_Try it_
Show every line below where "oder" can be found.

#### Material shown

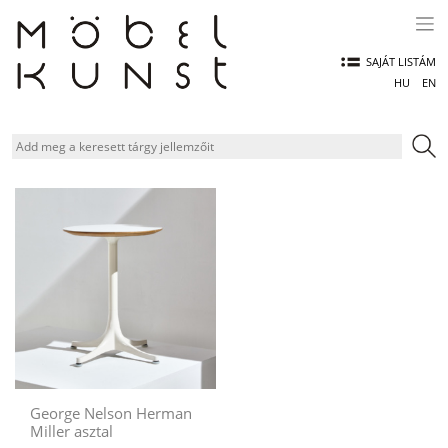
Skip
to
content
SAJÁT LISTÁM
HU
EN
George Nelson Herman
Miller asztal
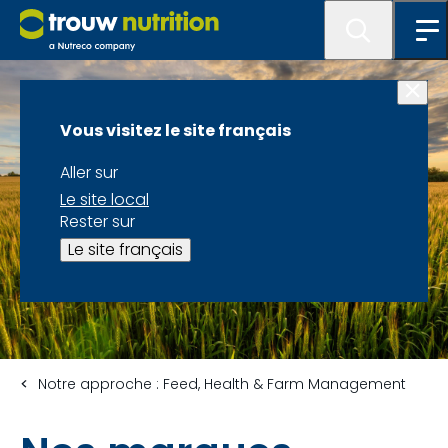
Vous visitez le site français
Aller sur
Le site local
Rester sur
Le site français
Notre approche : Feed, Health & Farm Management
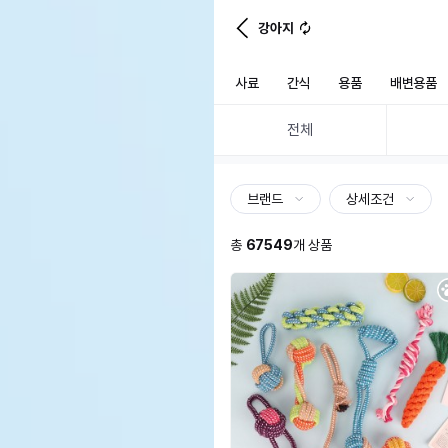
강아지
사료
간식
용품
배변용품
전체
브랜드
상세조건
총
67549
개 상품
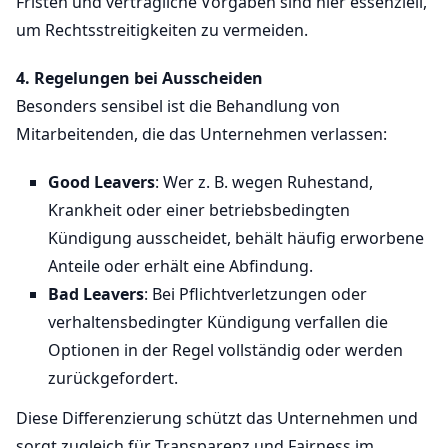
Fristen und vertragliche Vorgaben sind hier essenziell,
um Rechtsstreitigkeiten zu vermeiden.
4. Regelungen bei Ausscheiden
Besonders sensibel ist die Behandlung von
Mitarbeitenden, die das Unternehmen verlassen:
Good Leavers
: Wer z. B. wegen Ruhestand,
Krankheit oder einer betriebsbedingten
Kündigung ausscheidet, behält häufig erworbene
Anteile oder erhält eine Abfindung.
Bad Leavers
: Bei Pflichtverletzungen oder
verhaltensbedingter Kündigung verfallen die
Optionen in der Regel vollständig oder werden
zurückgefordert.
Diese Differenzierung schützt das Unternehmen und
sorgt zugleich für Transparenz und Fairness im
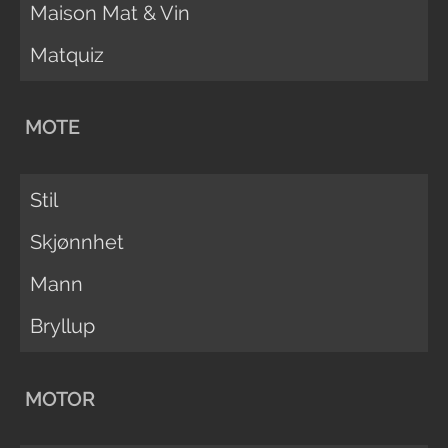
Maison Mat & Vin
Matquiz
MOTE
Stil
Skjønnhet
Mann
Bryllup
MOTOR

########

_Completed exercise_
Krankheit oder einer betriebsbedingten
Anteile oder erhält eine Abfindung.
: Bei Pflichtverletzungen oder
Optionen in der Regel vollständig oder werden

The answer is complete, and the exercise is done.